(Data entries)
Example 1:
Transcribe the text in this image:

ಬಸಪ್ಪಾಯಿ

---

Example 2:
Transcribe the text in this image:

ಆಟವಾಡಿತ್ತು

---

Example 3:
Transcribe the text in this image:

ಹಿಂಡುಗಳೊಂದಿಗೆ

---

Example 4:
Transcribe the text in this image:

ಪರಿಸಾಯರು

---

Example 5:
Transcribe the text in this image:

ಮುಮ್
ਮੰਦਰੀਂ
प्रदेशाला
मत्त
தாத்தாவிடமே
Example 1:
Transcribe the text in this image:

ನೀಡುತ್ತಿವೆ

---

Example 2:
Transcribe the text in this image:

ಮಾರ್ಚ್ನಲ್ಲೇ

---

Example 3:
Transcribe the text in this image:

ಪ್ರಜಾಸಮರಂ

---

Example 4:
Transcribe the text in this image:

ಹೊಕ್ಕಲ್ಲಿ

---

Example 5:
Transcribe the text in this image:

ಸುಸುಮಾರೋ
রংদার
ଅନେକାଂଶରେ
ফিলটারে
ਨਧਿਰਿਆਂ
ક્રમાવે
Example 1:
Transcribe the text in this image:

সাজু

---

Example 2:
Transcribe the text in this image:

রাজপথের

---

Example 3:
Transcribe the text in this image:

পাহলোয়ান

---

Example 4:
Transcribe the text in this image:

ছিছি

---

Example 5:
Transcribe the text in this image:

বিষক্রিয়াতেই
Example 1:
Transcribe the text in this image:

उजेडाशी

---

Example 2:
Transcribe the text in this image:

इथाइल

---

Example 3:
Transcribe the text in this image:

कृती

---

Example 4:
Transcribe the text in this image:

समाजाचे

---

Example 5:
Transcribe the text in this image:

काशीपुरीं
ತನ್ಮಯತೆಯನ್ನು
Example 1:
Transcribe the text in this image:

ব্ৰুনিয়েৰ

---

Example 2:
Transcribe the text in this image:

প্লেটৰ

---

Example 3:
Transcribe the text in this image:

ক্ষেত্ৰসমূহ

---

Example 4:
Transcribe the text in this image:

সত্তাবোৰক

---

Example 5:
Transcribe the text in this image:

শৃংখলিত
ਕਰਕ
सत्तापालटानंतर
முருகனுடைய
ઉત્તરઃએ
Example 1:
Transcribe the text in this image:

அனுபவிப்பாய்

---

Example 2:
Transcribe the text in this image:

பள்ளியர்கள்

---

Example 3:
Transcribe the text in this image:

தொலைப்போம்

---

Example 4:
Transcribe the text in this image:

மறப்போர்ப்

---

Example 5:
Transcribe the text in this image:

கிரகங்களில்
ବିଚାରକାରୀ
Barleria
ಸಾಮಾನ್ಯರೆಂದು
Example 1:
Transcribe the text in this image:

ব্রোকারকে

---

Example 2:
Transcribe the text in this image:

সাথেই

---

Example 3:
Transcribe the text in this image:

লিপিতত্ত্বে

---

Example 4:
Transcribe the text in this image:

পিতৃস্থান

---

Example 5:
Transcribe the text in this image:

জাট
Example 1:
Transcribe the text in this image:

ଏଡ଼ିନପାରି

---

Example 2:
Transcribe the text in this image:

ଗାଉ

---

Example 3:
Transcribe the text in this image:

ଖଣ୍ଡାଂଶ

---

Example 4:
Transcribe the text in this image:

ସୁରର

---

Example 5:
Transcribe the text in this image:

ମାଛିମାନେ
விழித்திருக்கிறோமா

§ EXERCISE OBJECTIVE
Every entry above should be retyped exactly as it appears.

§ EXERCISE SOLUTION
Example 1:
Transcribe the text in this image:

ಬಸಪ್ಪಾಯಿ

---

Example 2:
Transcribe the text in this image:

ಆಟವಾಡಿತ್ತು

---

Example 3:
Transcribe the text in this image:

ಹಿಂಡುಗಳೊಂದಿಗೆ

---

Example 4:
Transcribe the text in this image:

ಪರಿಸಾಯರು

---

Example 5:
Transcribe the text in this image:

ಮುಮ್
ਮੰਦਰੀਂ
प्रदेशाला
मत्त
தாத்தாவிடமே
Example 1:
Transcribe the text in this image:

ನೀಡುತ್ತಿವೆ

---

Example 2:
Transcribe the text in this image:

ಮಾರ್ಚ್ನಲ್ಲೇ

---

Example 3:
Transcribe the text in this image:

ಪ್ರಜಾಸಮರಂ

---

Example 4:
Transcribe the text in this image:

ಹೊಕ್ಕಲ್ಲಿ

---

Example 5:
Transcribe the text in this image:

ಸುಸುಮಾರೋ
রংদার
ଅନେକାଂଶରେ
ফিলটারে
ਨਧਿਰਿਆਂ
ક્રમાવે
Example 1:
Transcribe the text in this image:

সাজু

---

Example 2:
Transcribe the text in this image:

রাজপথের

---

Example 3:
Transcribe the text in this image:

পাহলোয়ান

---

Example 4:
Transcribe the text in this image:

ছিছি

---

Example 5:
Transcribe the text in this image:

বিষক্রিয়াতেই
Example 1:
Transcribe the text in this image:

उजेडाशी

---

Example 2:
Transcribe the text in this image:

इथाइल

---

Example 3:
Transcribe the text in this image:

कृती

---

Example 4:
Transcribe the text in this image:

समाजाचे

---

Example 5:
Transcribe the text in this image:

काशीपुरीं
ತನ್ಮಯತೆಯನ್ನು
Example 1:
Transcribe the text in this image:

ব্ৰুনিয়েৰ

---

Example 2:
Transcribe the text in this image:

প্লেটৰ

---

Example 3:
Transcribe the text in this image:

ক্ষেত্ৰসমূহ

---

Example 4:
Transcribe the text in this image:

সত্তাবোৰক

---

Example 5:
Transcribe the text in this image:

শৃংখলিত
ਕਰਕ
सत्तापालटानंतर
முருகனுடைய
ઉત્તરઃએ
Example 1:
Transcribe the text in this image:

அனுபவிப்பாய்

---

Example 2:
Transcribe the text in this image:

பள்ளியர்கள்

---

Example 3:
Transcribe the text in this image:

தொலைப்போம்

---

Example 4:
Transcribe the text in this image:

மறப்போர்ப்

---

Example 5:
Transcribe the text in this image:

கிரகங்களில்
ବିଚାରକାରୀ
Barleria
ಸಾಮಾನ್ಯರೆಂದು
Example 1:
Transcribe the text in this image:

ব্রোকারকে

---

Example 2:
Transcribe the text in this image:

সাথেই

---

Example 3:
Transcribe the text in this image:

লিপিতত্ত্বে

---

Example 4:
Transcribe the text in this image:

পিতৃস্থান

---

Example 5:
Transcribe the text in this image:

জাট
Example 1:
Transcribe the text in this image:

ଏଡ଼ିନପାରି

---

Example 2:
Transcribe the text in this image:

ଗାଉ

---

Example 3:
Transcribe the text in this image:

ଖଣ୍ଡାଂଶ

---

Example 4:
Transcribe the text in this image:

ସୁରର

---

Example 5:
Transcribe the text in this image:

ମାଛିମାନେ
விழித்திருக்கிறோமா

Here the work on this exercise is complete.